TRY IT =>
Determine how many lines in the listing below include "help", and answer with only that number.

AVAILABLE DATA =>
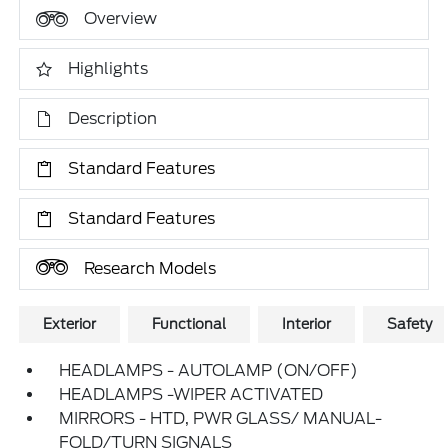
Overview
Highlights
Description
Standard Features
Standard Features
Research Models
Exterior
Functional
Interior
Safety
HEADLAMPS - AUTOLAMP (ON/OFF)
HEADLAMPS -WIPER ACTIVATED
MIRRORS - HTD, PWR GLASS/ MANUAL-
FOLD/TURN SIGNALS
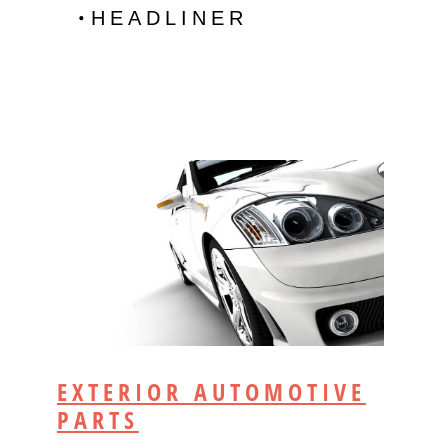
HEADLINER
EXTERIOR AUTOMOTIVE
PARTS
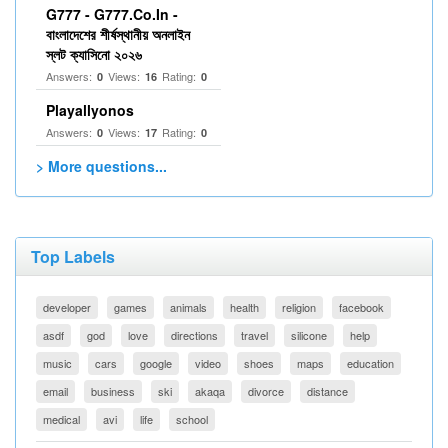
G777 - G777.Co.In -
বাংলাদেশের শীর্ষস্থানীয় অনলাইন
স্লট ক্যাসিনো ২০২৬
Answers:
Views:
Rating:
0
16
0
Playallyonos
Answers:
Views:
Rating:
0
17
0
> More questions...
Top Labels
developer
games
animals
health
religion
facebook
asdf
god
love
directions
travel
silicone
help
music
cars
google
video
shoes
maps
education
email
business
ski
akaqa
divorce
distance
medical
avi
life
school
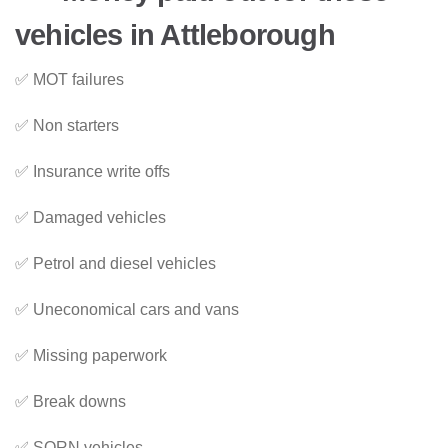
vehicles in Attleborough
✅ MOT failures
✅ Non starters
✅ Insurance write offs
✅ Damaged vehicles
✅ Petrol and diesel vehicles
✅ Uneconomical cars and vans
✅ Missing paperwork
✅ Break downs
✅ SORN vehicles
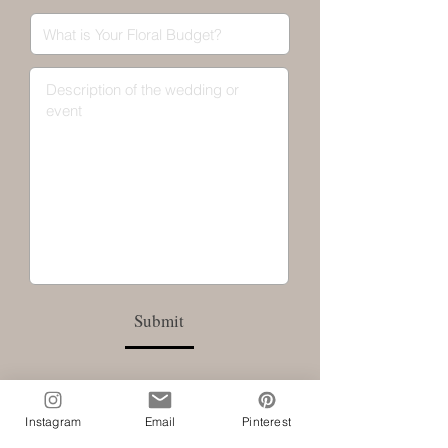
Submit
Instagram
Email
Pinterest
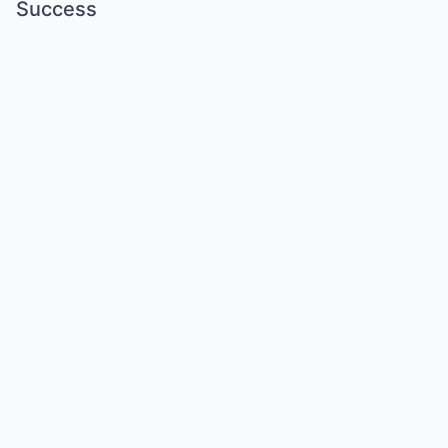
Success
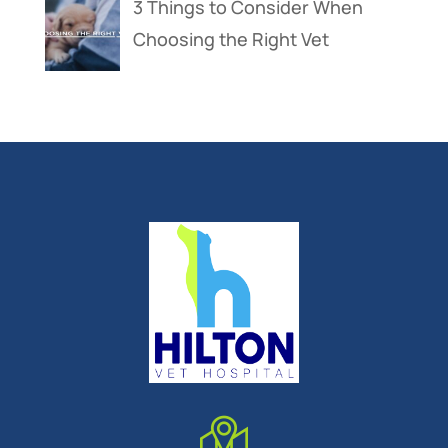
3 Things to Consider When
Choosing the Right Vet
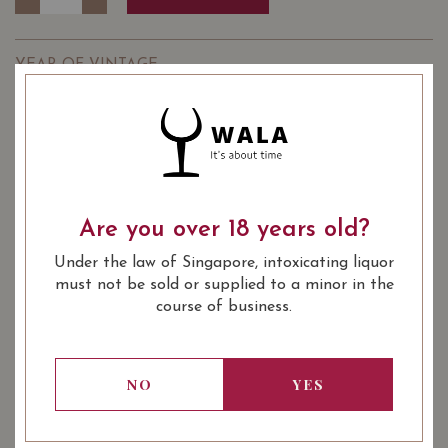
YEAR OF VINTAGE
2020
2022
: Red
WINE TYPE
: Burgundy Village
WINE CLASSIFICATION
: 750 ml
BOTTLE SIZE
Are you over 18 years old?
Jean Fery & Fils Les Bons Ores Chorey-les-Beaune 2020
Under the law of Singapore, intoxicating liquor
on Vivino
must not be sold or supplied to a minor in the
course of business.
SOMMELIER'S NOTES
DOMAINE JEAN FÉRY & FILS
is a family-run winery
located in the beautiful village of Échevronne between
NO
YES
Beaune and Nuits-Saint- Georges. The vineyards span
over 14 hectares (34 acres) from the north to the south
of Burgundy in famous appellations.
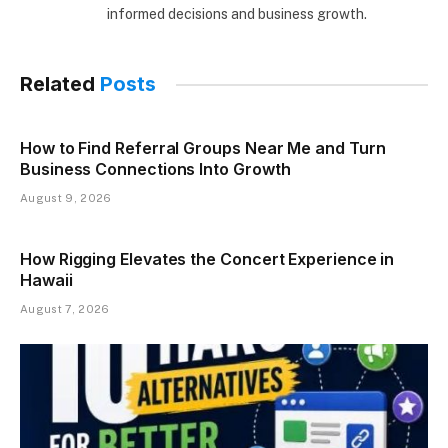
informed decisions and business growth.
Related
Posts
How to Find Referral Groups Near Me and Turn
Business Connections Into Growth
August 9, 2026
How Rigging Elevates the Concert Experience in
Hawaii
August 7, 2026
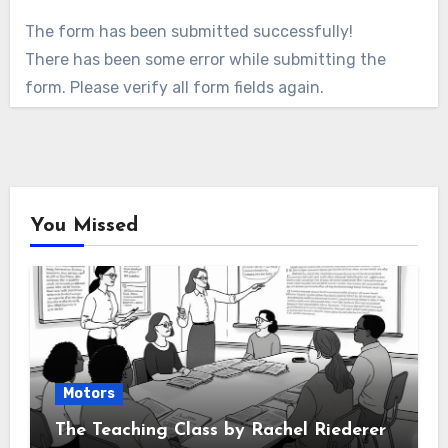
The form has been submitted successfully!
There has been some error while submitting the
form. Please verify all form fields again.
You Missed
Motors
The Teaching Class by Rachel Riederer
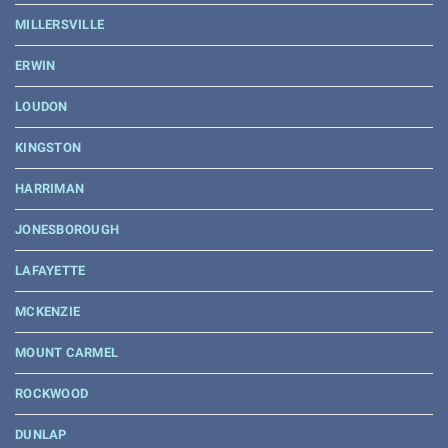
MILLERSVILLE
ERWIN
LOUDON
KINGSTON
HARRIMAN
JONESBOROUGH
LAFAYETTE
MCKENZIE
MOUNT CARMEL
ROCKWOOD
DUNLAP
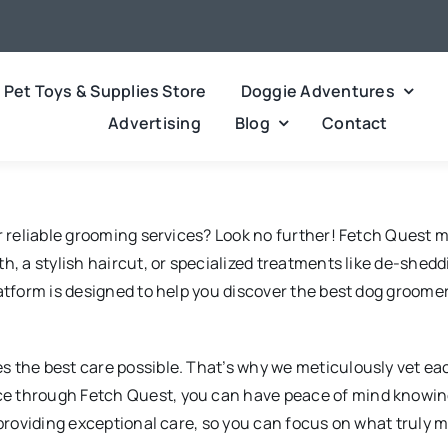
Pet Toys & Supplies Store
Doggie Adventures
Advertising
Blog
Contact
or reliable grooming services? Look no further! Fetch Quest 
, a stylish haircut, or specialized treatments like de-sheddi
latform is designed to help you discover the best dog groom
 the best care possible. That’s why we meticulously vet ea
e through Fetch Quest, you can have peace of mind knowing 
 providing exceptional care, so you can focus on what truly m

EXERCISE RESPONSE =>
2